Extracted information section start

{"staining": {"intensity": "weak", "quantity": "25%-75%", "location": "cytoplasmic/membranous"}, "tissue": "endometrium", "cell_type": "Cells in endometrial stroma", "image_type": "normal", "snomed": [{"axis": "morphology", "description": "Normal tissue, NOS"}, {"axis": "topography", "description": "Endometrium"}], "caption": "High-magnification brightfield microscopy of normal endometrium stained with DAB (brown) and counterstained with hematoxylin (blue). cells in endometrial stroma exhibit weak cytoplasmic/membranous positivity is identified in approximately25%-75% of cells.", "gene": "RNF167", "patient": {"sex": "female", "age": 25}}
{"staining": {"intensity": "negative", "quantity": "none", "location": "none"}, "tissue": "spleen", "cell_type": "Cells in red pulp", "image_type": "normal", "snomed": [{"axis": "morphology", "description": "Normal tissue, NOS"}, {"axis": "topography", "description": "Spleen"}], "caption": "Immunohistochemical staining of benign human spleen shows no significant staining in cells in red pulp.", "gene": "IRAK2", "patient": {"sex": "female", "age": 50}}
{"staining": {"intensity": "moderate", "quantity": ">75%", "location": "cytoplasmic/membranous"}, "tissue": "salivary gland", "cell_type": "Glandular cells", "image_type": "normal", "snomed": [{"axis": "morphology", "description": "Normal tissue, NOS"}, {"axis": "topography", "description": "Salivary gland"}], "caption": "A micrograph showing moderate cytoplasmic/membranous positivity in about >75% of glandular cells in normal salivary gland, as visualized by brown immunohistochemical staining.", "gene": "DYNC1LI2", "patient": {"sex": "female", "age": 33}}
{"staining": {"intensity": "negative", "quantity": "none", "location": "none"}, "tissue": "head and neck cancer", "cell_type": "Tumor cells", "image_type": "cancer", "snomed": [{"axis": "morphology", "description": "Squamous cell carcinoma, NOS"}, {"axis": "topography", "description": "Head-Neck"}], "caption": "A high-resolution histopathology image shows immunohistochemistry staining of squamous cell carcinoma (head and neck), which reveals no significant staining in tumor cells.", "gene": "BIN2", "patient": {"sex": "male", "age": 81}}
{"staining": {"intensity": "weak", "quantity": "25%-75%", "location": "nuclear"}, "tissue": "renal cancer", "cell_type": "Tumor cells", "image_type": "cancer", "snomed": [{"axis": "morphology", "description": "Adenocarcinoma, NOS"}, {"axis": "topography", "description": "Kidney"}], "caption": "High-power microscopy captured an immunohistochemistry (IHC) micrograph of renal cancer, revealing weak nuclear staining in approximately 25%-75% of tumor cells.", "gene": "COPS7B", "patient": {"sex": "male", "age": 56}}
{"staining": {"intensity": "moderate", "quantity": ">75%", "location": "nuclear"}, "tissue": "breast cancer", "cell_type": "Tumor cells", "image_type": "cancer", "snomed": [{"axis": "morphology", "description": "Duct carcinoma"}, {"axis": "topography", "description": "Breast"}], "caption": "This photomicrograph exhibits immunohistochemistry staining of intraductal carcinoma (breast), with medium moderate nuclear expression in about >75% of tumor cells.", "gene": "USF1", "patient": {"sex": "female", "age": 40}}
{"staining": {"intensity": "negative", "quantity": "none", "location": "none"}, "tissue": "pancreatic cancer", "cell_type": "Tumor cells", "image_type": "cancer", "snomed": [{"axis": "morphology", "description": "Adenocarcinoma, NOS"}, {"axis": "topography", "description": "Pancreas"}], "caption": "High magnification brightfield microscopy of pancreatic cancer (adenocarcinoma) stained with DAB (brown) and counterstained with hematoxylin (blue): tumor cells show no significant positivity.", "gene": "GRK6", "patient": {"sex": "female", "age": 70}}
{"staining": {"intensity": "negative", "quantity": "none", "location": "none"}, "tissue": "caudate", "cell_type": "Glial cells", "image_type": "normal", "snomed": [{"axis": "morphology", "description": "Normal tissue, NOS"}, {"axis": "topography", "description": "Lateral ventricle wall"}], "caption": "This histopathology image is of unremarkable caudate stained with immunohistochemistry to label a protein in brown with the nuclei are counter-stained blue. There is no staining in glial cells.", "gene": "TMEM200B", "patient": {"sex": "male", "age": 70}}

Extracted information section end

Requirement:
Filter the data for the string "magnification". Copy each matching line.

Answer space:
{"staining": {"intensity": "weak", "quantity": "25%-75%", "location": "cytoplasmic/membranous"}, "tissue": "endometrium", "cell_type": "Cells in endometrial stroma", "image_type": "normal", "snomed": [{"axis": "morphology", "description": "Normal tissue, NOS"}, {"axis": "topography", "description": "Endometrium"}], "caption": "High-magnification brightfield microscopy of normal endometrium stained with DAB (brown) and counterstained with hematoxylin (blue). cells in endometrial stroma exhibit weak cytoplasmic/membranous positivity is identified in approximately25%-75% of cells.", "gene": "RNF167", "patient": {"sex": "female", "age": 25}}
{"staining": {"intensity": "negative", "quantity": "none", "location": "none"}, "tissue": "pancreatic cancer", "cell_type": "Tumor cells", "image_type": "cancer", "snomed": [{"axis": "morphology", "description": "Adenocarcinoma, NOS"}, {"axis": "topography", "description": "Pancreas"}], "caption": "High magnification brightfield microscopy of pancreatic cancer (adenocarcinoma) stained with DAB (brown) and counterstained with hematoxylin (blue): tumor cells show no significant positivity.", "gene": "GRK6", "patient": {"sex": "female", "age": 70}}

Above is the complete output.